Recent Changes to Utah's C-PACE Program
Initiated in 2013 by Sen. Kevin Van Tassell and Rep. Gage Froerer, one project has qualified for C-PACE financing. While C-PACE has enjoyed long time support from Sen. Van Tassell and the building and financial communities, one of the challenges identified in the program structure was the requirement that municipalities issue bonds to raise capital. Municipalities were reluctant to issue bonds and the fees associated with bond issuance limited the scope of financially feasible projects. The new legislation provides an alternate option to bonding that supports a more flexible avenue for C-PACE financing.
OED will relaunch the Utah C-PACE program in June 2017, due to the successful passage of S.B. 273, sponsored by Sen. Stuart Adams and Rep. Francis Gibson. Improvements to the program include:
• Bonding is no longer required, greatly reducing the fees associated with each transaction. An assessment on the real property will still secure the financing, but rather than issuing a bond to raise capital, an assessment lien may be assigned to the third party lender.
• Program administration and all major tasks may be performed upon request by OED through a statewide C-PACE District, so municipalities will no longer need to allocate limited resources to businesses that want to participate in the program.
• In addition to the previous list of qualifying projects (energy efficiency, renewable energy, water conservation, electric vehicle charging infrastructure, and energy storage), the program was expanded to allow financing for seismic upgrades and extensions of existing natural gas distribution company lines.
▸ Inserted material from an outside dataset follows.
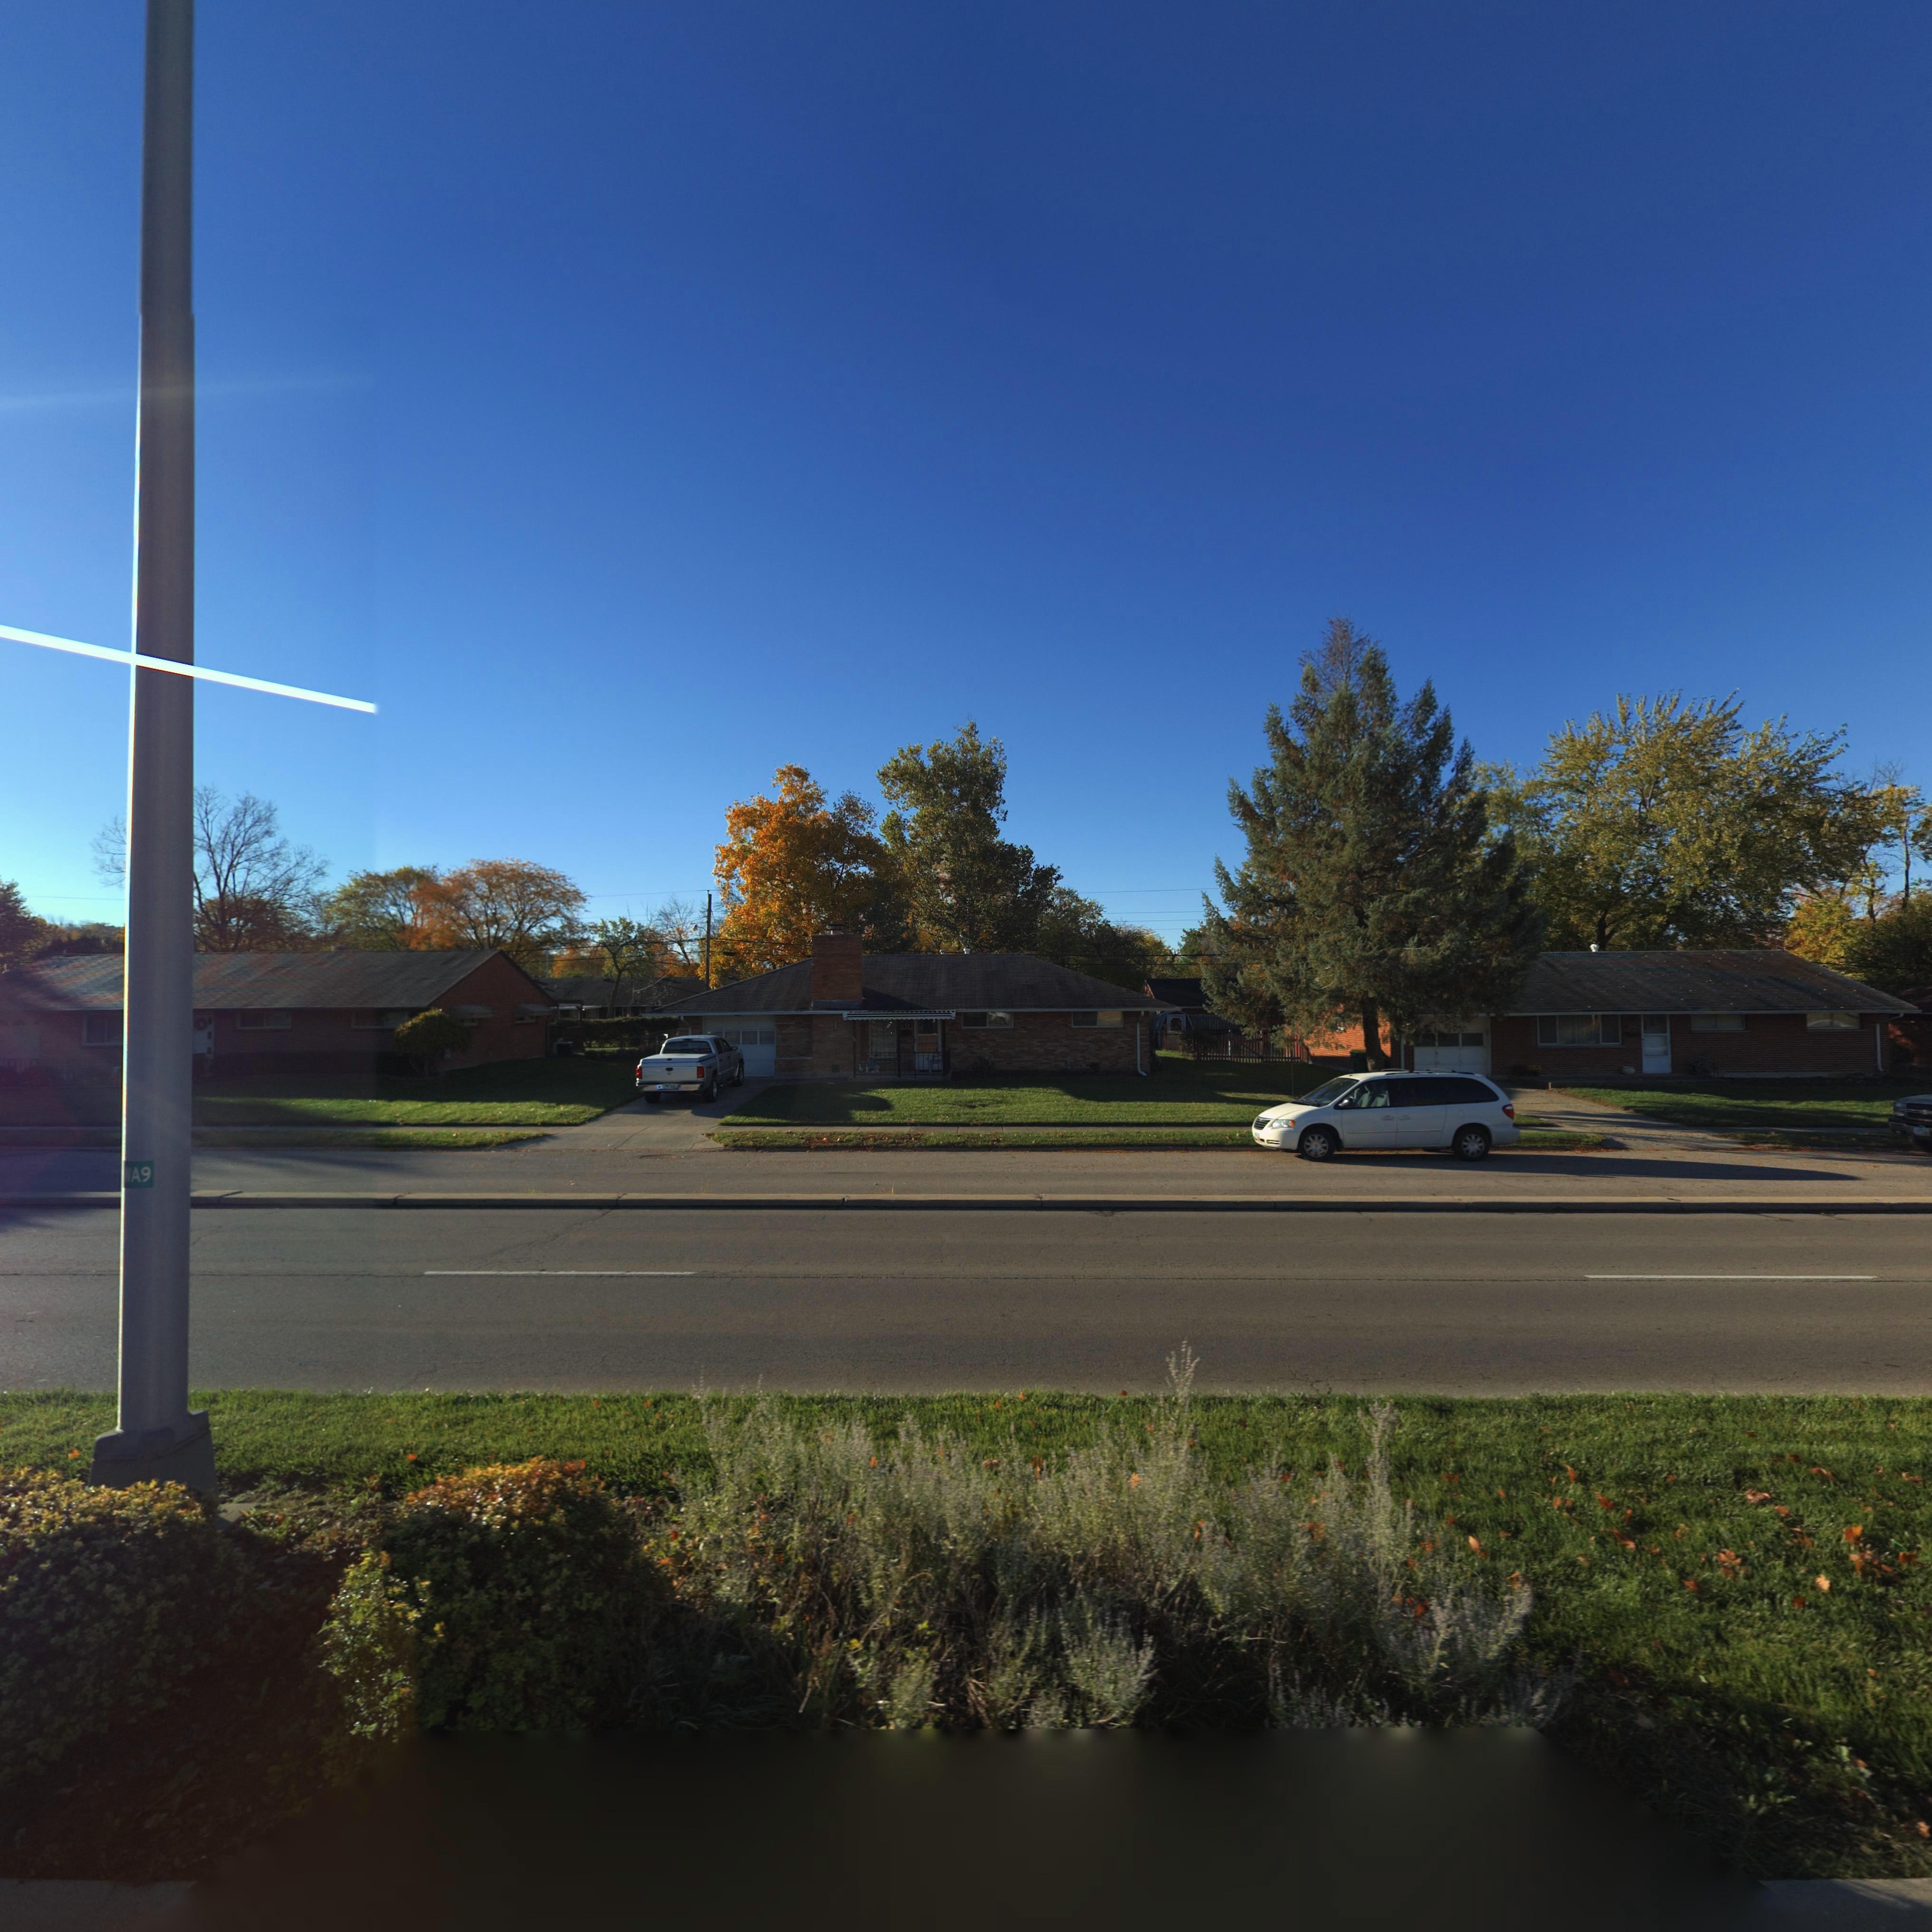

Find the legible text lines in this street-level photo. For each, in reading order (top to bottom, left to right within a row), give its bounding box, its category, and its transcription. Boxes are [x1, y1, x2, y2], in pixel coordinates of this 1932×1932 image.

[904, 1023, 911, 1028] StreetNumber: 32
[131, 1166, 151, 1184] None: A9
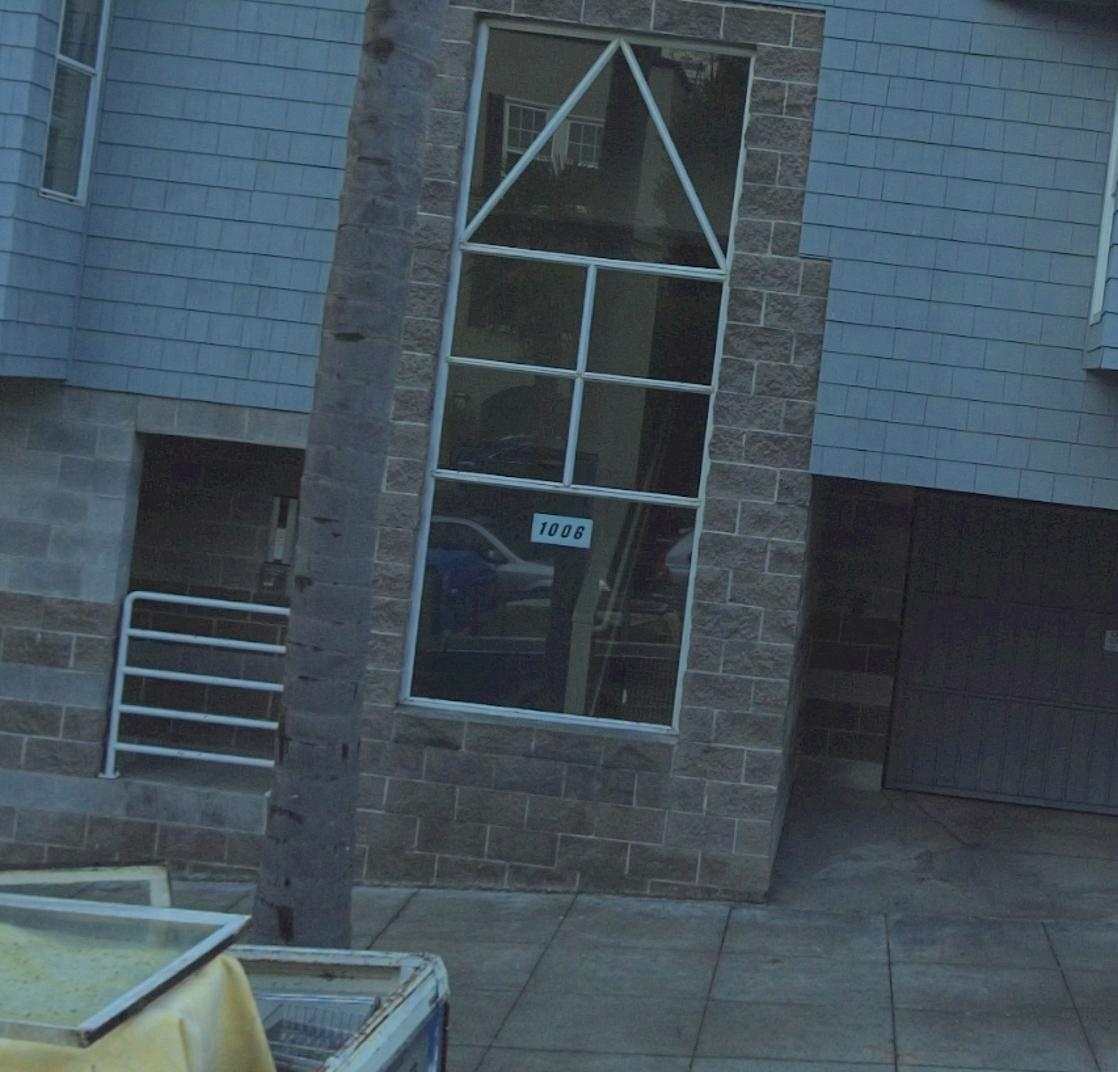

With any piece of legislation, compromise is necessary. The new legislation does not permit renewable energy projects in electrical cooperative service territories. Also, the C-PACE District must enter into an agreement with the public utility for C-PACE projects in their service territory. Finally, renewable energy projects that serve existing loads must be two megawatts or less; projects that serve new loads are not limited in capacity.
Long Story Short
Due to the dedication and commitment of OED and all the parties who collaborated in this effort, C-PACE has been updated to overcome procedural hurdles and respond to feedback from Utah's C-PACE stakeholders. We look forward to growing this tool to help make clean energy improvements to commercial properties more cost-effective and easier to finance.